═══ Texto mostrado ═══
Sócrates lo miró y dijo: «Te devuelvo los buenos deseos y haré lo que ordenas». Volviéndose luego hacia nosotros, dijo: «Ved cuán bueno es este hombre; desde que estoy en prisión no ha cesado de venir a visitarme ... Y ahora ved con cuánta generosidad se aflige por mí. Pero debemos hacer lo que dice, Critón; que traiga la copa si el veneno está preparado; si no, que el servidor lo prepare». «Sin embargo —repuso Critón—, el sol está todavía sobre los montes, y muchos son los que han tomado la poción tarde; después de habérseles declarado la sentencia todavía han comido y bebido y se han entregado a placeres sensuales; así pues, no te precipites, aún hay tiempo».

Sócrates contestó: «Sí, Critón, aquellos de quienes hablas tienen razón en actuar así, porque creen ganar algo con el retraso, pero yo tengo razón al no hacerlo, porque no creo ganar nada bebiendo el veneno un poco más tarde. Estaría escatimando y salvando una vida que ya está perdida. No podría sino reírme de mí mismo por esto. Te ruego pues que se haga como digo y que no se me niegue». Al oír Critón estas palabras, hizo una seña al servidor. Este salió de allí y poco después volvió con el carcelero, que traía la copa del veneno. Sócrates dijo: «Tú, mi buen amigo, que tienes experiencia en estos asuntos, debes darme indicaciones sobre el modo de proceder». El hombre respondió: «Todo lo que tienes que hacer es caminar, más o menos hasta que tus piernas se sientan pesadas, después te acostarás y el veneno entrará en acción». Al mismo tiempo entregó la copa a Sócrates quien, de la manera más sencilla y gentil, sin el mínimo temor o cambio de color o expresión, mirando a ese hombre con ojos firmes y seguros, como acostumbraba, tomó la copa y dijo: «¿Qué opinas sobre ofrecer una libación de esta copa a algún dios? ¿Puedo hacerlo o no?». El hombre respondió: «Sócrates, preparamos únicamente la cantidad que consideramos suficiente». «Entiendo —repuso—. Sin embargo, puedo y debo orar a los dioses para que me otorguen un viaje próspero de este mundo al otro. Séame pues concedida esta oración que ahora hago». Luego, llevando la copa a los labios, con toda diligencia y alegría apuró el veneno.
═══
> **El ejercicio**:
Sigue escribiendo el relato de la muerte de Sócrates a partir de su última oración.
═══ Filas extraídas ═══
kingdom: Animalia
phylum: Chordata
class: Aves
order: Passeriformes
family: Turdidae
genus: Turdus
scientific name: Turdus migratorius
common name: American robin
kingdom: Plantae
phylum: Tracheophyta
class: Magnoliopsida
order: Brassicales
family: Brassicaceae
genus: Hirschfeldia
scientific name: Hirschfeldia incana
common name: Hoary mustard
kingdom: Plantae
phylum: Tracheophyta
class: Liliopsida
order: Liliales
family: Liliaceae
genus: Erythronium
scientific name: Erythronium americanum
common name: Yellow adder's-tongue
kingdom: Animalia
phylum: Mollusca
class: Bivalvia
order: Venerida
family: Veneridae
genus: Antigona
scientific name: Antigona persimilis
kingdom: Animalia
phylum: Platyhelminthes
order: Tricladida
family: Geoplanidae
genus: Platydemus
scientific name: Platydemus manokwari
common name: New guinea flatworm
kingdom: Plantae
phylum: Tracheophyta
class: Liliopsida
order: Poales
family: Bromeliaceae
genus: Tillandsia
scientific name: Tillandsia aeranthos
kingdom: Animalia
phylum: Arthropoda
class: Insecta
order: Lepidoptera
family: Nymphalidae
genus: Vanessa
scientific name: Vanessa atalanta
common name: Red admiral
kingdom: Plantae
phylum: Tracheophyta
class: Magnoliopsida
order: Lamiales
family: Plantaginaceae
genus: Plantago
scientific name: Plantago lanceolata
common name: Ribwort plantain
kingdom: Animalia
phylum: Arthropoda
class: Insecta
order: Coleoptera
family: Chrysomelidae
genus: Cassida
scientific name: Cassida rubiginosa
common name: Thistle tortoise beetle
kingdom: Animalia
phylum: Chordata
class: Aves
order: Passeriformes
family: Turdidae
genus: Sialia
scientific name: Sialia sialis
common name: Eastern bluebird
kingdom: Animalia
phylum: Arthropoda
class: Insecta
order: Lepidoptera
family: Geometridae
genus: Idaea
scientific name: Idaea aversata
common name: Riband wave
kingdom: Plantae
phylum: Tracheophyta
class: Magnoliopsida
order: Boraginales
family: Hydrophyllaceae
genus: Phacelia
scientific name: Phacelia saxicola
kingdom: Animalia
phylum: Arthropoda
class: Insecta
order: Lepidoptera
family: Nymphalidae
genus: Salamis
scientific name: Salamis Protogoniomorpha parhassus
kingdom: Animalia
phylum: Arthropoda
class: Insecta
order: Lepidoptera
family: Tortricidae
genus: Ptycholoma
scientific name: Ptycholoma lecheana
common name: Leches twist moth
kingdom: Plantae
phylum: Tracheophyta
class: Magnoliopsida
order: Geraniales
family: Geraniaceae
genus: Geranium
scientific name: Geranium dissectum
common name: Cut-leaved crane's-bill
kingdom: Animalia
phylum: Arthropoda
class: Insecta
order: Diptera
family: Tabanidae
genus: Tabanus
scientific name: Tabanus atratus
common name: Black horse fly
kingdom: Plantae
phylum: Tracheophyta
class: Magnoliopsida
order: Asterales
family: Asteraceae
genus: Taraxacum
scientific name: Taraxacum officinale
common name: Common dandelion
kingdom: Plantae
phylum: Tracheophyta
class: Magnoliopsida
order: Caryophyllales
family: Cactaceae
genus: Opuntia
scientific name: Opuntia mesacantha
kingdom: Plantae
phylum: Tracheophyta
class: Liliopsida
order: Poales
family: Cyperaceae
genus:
═══
> **Respuesta**:
Hasta ese momento, la mayoría de nosotros había sido capaz de dominar la aflicción. Pero al verlo beber, y ver también que había apurado toda la pócima, ya no pudimos soportar más y, muy a pesar mío, las lágrimas rodaron abundantes por mis mejillas; me cubrí el rostro y lloré por mí, pues no era en verdad por él por quien yo lloraba, sino por mi propia desgracia al perder a semejante compañero. Tampoco era yo el primero, pues Critón, al sentirse incapaz de contener el llanto, se había levantado y había salido de allí. Yo le seguí, y en ese momento, Apolodoro, que había estado llorando todo el tiempo, prorrumpió en lamentaciones que nos abatieron a todos. Solo Sócrates conservó la calma. «¿Qué son estos extraños gritos? —dijo—. Hice salir a las mujeres sobre todo para que no molestaran de esta manera, pues he oído que un hombre debe morir en paz. ¡Guardad silencio, pues, y tened paciencia!». Al oír estas palabras, avergonzados, contuvimos nuestras lágrimas. Él caminó un poco por la habitación hasta que, como dijo el carcelero, sus piernas empezaron a ser incapaces de sostenerlo. Entonces se tendió sobre la espalda, como le indicó el hombre que le había dado el veneno, que miraba de cuando en cuando sus pies y piernas. Pasado un rato, hizo presión con fuerza sobre sus pies y le preguntó si sentía algo. Él respondió: «No». Después hizo lo mismo con las piernas y fue subiendo más y más, y nos mostró que estaba frío y rígido. Luego, Sócrates mismo se las tocó y dijo: «Cuando el veneno llegue al corazón, será el fin». Estaba empezando a enfriarse alrededor de la ingle, cuando se descubrió el rostro (pues se lo había cubierto con la sábana) y dijo —estas fueron sus últimas palabras-: «Critón, debemos un gallo a Asclepio. ¿Te acordarás de pagar esa deuda?». «La deuda se pagará —respondió Critón—. ¿Algo más?». Esta pregunta quedó sin respuesta, pero uno o dos minutos después se notó un movimiento; el criado lo descubrió. Sus ojos abiertos permanecían inmóviles. Critón le cerró los ojos y la boca.

Tal fue el fin de nuestro amigo, a quien con toda verdad puedo llamar el más sabio, el más justo y el mejor de todos los hombres que yo haya jamás conocido.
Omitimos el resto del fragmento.